__WHAT NEEDS TO BE DONE__
Reproduce the whole listing that follows, character for character, and drop the images.

================================

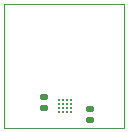
<source format=gbp>
%FSLAX44Y44*%
%MOMM*%
G71*
G01*
G75*
G04 Layer_Color=128*
%ADD10R,1.2000X0.8000*%
G04:AMPARAMS|DCode=11|XSize=0.6mm|YSize=0.5mm|CornerRadius=0.05mm|HoleSize=0mm|Usage=FLASHONLY|Rotation=180.000|XOffset=0mm|YOffset=0mm|HoleType=Round|Shape=RoundedRectangle|*
%AMROUNDEDRECTD11*
21,1,0.6000,0.4000,0,0,180.0*
21,1,0.5000,0.5000,0,0,180.0*
1,1,0.1000,-0.2500,0.2000*
1,1,0.1000,0.2500,0.2000*
1,1,0.1000,0.2500,-0.2000*
1,1,0.1000,-0.2500,-0.2000*
%
%ADD11ROUNDEDRECTD11*%
%ADD12C,0.1000*%
%ADD13C,0.0800*%
%ADD14C,0.5000*%
%ADD15C,0.2000*%
%ADD16C,0.3000*%
%ADD17C,0.0750*%
%ADD18R,1.5000X1.5000*%
%ADD19C,1.5000*%
%ADD20C,0.3500*%
%ADD21C,0.4500*%
%ADD22C,0.2000*%
%ADD23C,0.0500*%
%ADD24C,0.6000*%
%ADD25C,0.2500*%
%ADD26C,0.1000*%
%ADD27C,0.2000*%
D11*
X84760Y34030D02*
D03*
Y25030D02*
D03*
X46530Y34920D02*
D03*
Y43920D02*
D03*
D12*
X12000Y17660D02*
Y122950D01*
X114000Y17660D02*
Y122950D01*
X12000Y17660D02*
X114000D01*
X12000Y122950D02*
X114000D01*
D22*
X68950Y31040D02*
D03*
Y34540D02*
D03*
Y38040D02*
D03*
Y41540D02*
D03*
X65450Y31040D02*
D03*
Y34540D02*
D03*
Y38040D02*
D03*
Y41540D02*
D03*
X61950Y31040D02*
D03*
Y34540D02*
D03*
Y38040D02*
D03*
Y41540D02*
D03*
X58450Y31040D02*
D03*
Y34540D02*
D03*
Y38040D02*
D03*
Y41540D02*
D03*
M02*

</source>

================================

__TASK RESULT__
<source format=gbp>
%FSLAX44Y44*%
%MOMM*%
G71*
G01*
G75*
G04 Layer_Color=128*
%ADD10R,1.2000X0.8000*%
G04:AMPARAMS|DCode=11|XSize=0.6mm|YSize=0.5mm|CornerRadius=0.05mm|HoleSize=0mm|Usage=FLASHONLY|Rotation=180.000|XOffset=0mm|YOffset=0mm|HoleType=Round|Shape=RoundedRectangle|*
%AMROUNDEDRECTD11*
21,1,0.6000,0.4000,0,0,180.0*
21,1,0.5000,0.5000,0,0,180.0*
1,1,0.1000,-0.2500,0.2000*
1,1,0.1000,0.2500,0.2000*
1,1,0.1000,0.2500,-0.2000*
1,1,0.1000,-0.2500,-0.2000*
%
%ADD11ROUNDEDRECTD11*%
%ADD12C,0.1000*%
%ADD13C,0.0800*%
%ADD14C,0.5000*%
%ADD15C,0.2000*%
%ADD16C,0.3000*%
%ADD17C,0.0750*%
%ADD18R,1.5000X1.5000*%
%ADD19C,1.5000*%
%ADD20C,0.3500*%
%ADD21C,0.4500*%
%ADD22C,0.2000*%
%ADD23C,0.0500*%
%ADD24C,0.6000*%
%ADD25C,0.2500*%
%ADD26C,0.1000*%
%ADD27C,0.2000*%
D11*
X84760Y34030D02*
D03*
Y25030D02*
D03*
X46530Y34920D02*
D03*
Y43920D02*
D03*
D12*
X12000Y17660D02*
Y122950D01*
X114000Y17660D02*
Y122950D01*
X12000Y17660D02*
X114000D01*
X12000Y122950D02*
X114000D01*
D22*
X68950Y31040D02*
D03*
Y34540D02*
D03*
Y38040D02*
D03*
Y41540D02*
D03*
X65450Y31040D02*
D03*
Y34540D02*
D03*
Y38040D02*
D03*
Y41540D02*
D03*
X61950Y31040D02*
D03*
Y34540D02*
D03*
Y38040D02*
D03*
Y41540D02*
D03*
X58450Y31040D02*
D03*
Y34540D02*
D03*
Y38040D02*
D03*
Y41540D02*
D03*
M02*

</source>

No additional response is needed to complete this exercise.